=== Begin Enclosure ===

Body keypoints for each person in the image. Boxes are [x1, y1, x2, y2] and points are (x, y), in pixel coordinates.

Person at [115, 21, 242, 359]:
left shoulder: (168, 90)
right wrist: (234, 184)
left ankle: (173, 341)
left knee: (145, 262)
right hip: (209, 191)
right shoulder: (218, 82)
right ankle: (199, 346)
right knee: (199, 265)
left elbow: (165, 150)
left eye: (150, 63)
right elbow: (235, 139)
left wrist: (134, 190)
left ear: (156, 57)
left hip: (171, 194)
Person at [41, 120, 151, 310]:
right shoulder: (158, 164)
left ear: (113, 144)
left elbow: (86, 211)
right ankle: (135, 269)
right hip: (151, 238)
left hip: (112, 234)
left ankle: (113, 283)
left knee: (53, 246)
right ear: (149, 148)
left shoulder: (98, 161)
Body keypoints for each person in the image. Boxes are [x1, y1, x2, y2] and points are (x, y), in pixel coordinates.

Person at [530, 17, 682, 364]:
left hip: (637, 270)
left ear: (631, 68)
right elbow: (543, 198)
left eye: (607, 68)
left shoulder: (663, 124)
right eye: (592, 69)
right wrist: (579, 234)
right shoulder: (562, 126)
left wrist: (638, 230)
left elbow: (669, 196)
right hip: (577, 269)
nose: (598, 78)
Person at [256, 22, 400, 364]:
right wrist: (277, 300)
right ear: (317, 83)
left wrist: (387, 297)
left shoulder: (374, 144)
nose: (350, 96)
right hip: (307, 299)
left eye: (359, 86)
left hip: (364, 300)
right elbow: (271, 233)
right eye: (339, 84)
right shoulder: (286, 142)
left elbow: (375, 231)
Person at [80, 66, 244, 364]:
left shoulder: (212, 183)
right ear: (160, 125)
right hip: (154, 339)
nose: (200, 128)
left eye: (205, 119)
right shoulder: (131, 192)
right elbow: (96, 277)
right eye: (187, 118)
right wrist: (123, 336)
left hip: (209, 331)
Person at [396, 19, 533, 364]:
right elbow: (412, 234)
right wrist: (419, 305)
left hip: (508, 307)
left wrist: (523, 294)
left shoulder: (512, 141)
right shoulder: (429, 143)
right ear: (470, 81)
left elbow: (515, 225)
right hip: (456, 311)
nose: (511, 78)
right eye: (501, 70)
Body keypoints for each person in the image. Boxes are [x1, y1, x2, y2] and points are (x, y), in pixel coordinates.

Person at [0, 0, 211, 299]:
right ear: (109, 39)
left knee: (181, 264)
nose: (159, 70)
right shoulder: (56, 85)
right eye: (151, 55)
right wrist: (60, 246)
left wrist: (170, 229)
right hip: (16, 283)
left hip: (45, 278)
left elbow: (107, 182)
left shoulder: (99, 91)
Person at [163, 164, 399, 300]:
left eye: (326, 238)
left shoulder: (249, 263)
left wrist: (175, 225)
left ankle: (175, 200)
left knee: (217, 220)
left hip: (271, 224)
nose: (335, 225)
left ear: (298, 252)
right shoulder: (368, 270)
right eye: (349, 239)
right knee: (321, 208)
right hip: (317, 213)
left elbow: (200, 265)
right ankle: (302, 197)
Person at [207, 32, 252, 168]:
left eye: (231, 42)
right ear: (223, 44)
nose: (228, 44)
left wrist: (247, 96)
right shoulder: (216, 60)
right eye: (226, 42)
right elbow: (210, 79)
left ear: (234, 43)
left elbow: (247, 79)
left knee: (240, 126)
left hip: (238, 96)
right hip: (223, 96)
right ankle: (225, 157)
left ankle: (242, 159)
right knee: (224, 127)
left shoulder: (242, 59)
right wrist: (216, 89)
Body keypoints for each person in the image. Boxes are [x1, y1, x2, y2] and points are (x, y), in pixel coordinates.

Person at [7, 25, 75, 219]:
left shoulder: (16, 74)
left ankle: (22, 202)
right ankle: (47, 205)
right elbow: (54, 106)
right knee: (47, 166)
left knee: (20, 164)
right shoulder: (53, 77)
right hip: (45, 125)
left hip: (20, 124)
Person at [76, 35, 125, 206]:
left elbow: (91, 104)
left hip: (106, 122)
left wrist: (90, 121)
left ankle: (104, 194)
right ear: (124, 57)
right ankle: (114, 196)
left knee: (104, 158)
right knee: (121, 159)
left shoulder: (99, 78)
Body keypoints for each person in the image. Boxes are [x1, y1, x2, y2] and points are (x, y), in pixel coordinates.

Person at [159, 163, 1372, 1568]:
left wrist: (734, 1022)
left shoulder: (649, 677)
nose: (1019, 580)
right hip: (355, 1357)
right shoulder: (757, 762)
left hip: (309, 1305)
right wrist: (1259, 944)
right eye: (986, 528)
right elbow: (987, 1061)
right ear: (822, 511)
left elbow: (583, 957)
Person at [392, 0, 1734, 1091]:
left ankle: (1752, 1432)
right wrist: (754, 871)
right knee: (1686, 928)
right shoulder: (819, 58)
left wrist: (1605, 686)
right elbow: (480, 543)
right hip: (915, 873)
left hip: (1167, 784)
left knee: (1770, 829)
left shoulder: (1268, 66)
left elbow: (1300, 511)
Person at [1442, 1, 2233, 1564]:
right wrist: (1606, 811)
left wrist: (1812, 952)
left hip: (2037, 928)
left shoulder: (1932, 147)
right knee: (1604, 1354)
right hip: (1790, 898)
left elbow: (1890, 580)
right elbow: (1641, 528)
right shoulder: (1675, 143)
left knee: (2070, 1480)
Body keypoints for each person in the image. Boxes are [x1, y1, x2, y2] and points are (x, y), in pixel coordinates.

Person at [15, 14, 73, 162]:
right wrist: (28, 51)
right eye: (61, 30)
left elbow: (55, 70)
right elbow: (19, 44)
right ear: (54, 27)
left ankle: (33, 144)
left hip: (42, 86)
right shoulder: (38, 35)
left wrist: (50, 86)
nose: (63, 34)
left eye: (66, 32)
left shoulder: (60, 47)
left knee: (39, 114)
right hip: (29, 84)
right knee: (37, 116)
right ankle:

=== End Enclosure ===

ABOUT THIS TASK:
Print out the listing in full, exactly as it appears.

RESULT OF THE EXERCISE:
Body keypoints for each person in the image. Boxes are [x1, y1, x2, y2] and points are (x, y), in pixel coordinates.

Person at [115, 21, 242, 359]:
left shoulder: (168, 90)
right wrist: (234, 184)
left ankle: (173, 341)
left knee: (145, 262)
right hip: (209, 191)
right shoulder: (218, 82)
right ankle: (199, 346)
right knee: (199, 265)
left elbow: (165, 150)
left eye: (150, 63)
right elbow: (235, 139)
left wrist: (134, 190)
left ear: (156, 57)
left hip: (171, 194)
Person at [41, 120, 151, 310]:
right shoulder: (158, 164)
left ear: (113, 144)
left elbow: (86, 211)
right ankle: (135, 269)
right hip: (151, 238)
left hip: (112, 234)
left ankle: (113, 283)
left knee: (53, 246)
right ear: (149, 148)
left shoulder: (98, 161)
Body keypoints for each person in the image. Boxes are [x1, y1, x2, y2] and points are (x, y), in pixel coordinates.

Person at [530, 17, 682, 364]:
left hip: (637, 270)
left ear: (631, 68)
right elbow: (543, 198)
left eye: (607, 68)
left shoulder: (663, 124)
right eye: (592, 69)
right wrist: (579, 234)
right shoulder: (562, 126)
left wrist: (638, 230)
left elbow: (669, 196)
right hip: (577, 269)
nose: (598, 78)
Person at [256, 22, 400, 364]:
right wrist: (277, 300)
right ear: (317, 83)
left wrist: (387, 297)
left shoulder: (374, 144)
nose: (350, 96)
right hip: (307, 299)
left eye: (359, 86)
left hip: (364, 300)
right elbow: (271, 233)
right eye: (339, 84)
right shoulder: (286, 142)
left elbow: (375, 231)
Person at [80, 66, 244, 364]:
left shoulder: (212, 183)
right ear: (160, 125)
right hip: (154, 339)
nose: (200, 128)
left eye: (205, 119)
right shoulder: (131, 192)
right elbow: (96, 277)
right eye: (187, 118)
right wrist: (123, 336)
left hip: (209, 331)
Person at [396, 19, 533, 364]:
right elbow: (412, 234)
right wrist: (419, 305)
left hip: (508, 307)
left wrist: (523, 294)
left shoulder: (512, 141)
right shoulder: (429, 143)
right ear: (470, 81)
left elbow: (515, 225)
right hip: (456, 311)
nose: (511, 78)
right eye: (501, 70)
Body keypoints for each person in the image. Boxes are [x1, y1, x2, y2] and points are (x, y), in pixel coordinates.

Person at [0, 0, 211, 299]:
right ear: (109, 39)
left knee: (181, 264)
nose: (159, 70)
right shoulder: (56, 85)
right eye: (151, 55)
right wrist: (60, 246)
left wrist: (170, 229)
right hip: (16, 283)
left hip: (45, 278)
left elbow: (107, 182)
left shoulder: (99, 91)
Person at [163, 164, 399, 300]:
left eye: (326, 238)
left shoulder: (249, 263)
left wrist: (175, 225)
left ankle: (175, 200)
left knee: (217, 220)
left hip: (271, 224)
nose: (335, 225)
left ear: (298, 252)
right shoulder: (368, 270)
right eye: (349, 239)
right knee: (321, 208)
right hip: (317, 213)
left elbow: (200, 265)
right ankle: (302, 197)
Person at [207, 32, 252, 168]:
left eye: (231, 42)
right ear: (223, 44)
nose: (228, 44)
left wrist: (247, 96)
right shoulder: (216, 60)
right eye: (226, 42)
right elbow: (210, 79)
left ear: (234, 43)
left elbow: (247, 79)
left knee: (240, 126)
left hip: (238, 96)
right hip: (223, 96)
right ankle: (225, 157)
left ankle: (242, 159)
right knee: (224, 127)
left shoulder: (242, 59)
right wrist: (216, 89)
Body keypoints for each person in the image. Boxes are [x1, y1, x2, y2] and points are (x, y), in pixel coordinates.

Person at [7, 25, 75, 219]:
left shoulder: (16, 74)
left ankle: (22, 202)
right ankle: (47, 205)
right elbow: (54, 106)
right knee: (47, 166)
left knee: (20, 164)
right shoulder: (53, 77)
right hip: (45, 125)
left hip: (20, 124)
Person at [76, 35, 125, 206]:
left elbow: (91, 104)
left hip: (106, 122)
left wrist: (90, 121)
left ankle: (104, 194)
right ear: (124, 57)
right ankle: (114, 196)
left knee: (104, 158)
right knee: (121, 159)
left shoulder: (99, 78)
Body keypoints for each person in the image. Boxes are [x1, y1, x2, y2] and points are (x, y), in pixel coordinates.

Person at [159, 163, 1372, 1568]:
left wrist: (734, 1022)
left shoulder: (649, 677)
nose: (1019, 580)
right hip: (355, 1357)
right shoulder: (757, 762)
left hip: (309, 1305)
right wrist: (1259, 944)
right eye: (986, 528)
right elbow: (987, 1061)
right ear: (822, 511)
left elbow: (583, 957)
Person at [392, 0, 1734, 1091]:
left ankle: (1752, 1432)
right wrist: (754, 871)
right knee: (1686, 928)
right shoulder: (819, 58)
left wrist: (1605, 686)
right elbow: (480, 543)
right hip: (915, 873)
left hip: (1167, 784)
left knee: (1770, 829)
left shoulder: (1268, 66)
left elbow: (1300, 511)
Person at [1442, 1, 2233, 1564]:
right wrist: (1606, 811)
left wrist: (1812, 952)
left hip: (2037, 928)
left shoulder: (1932, 147)
right knee: (1604, 1354)
right hip: (1790, 898)
left elbow: (1890, 580)
right elbow: (1641, 528)
right shoulder: (1675, 143)
left knee: (2070, 1480)
Body keypoints for each person in the image. Boxes are [x1, y1, x2, y2] and points are (x, y), in pixel coordinates.

Person at [15, 14, 73, 162]:
right wrist: (28, 51)
right eye: (61, 30)
left elbow: (55, 70)
right elbow: (19, 44)
right ear: (54, 27)
left ankle: (33, 144)
left hip: (42, 86)
right shoulder: (38, 35)
left wrist: (50, 86)
nose: (63, 34)
left eye: (66, 32)
left shoulder: (60, 47)
left knee: (39, 114)
right hip: (29, 84)
right knee: (37, 116)
right ankle:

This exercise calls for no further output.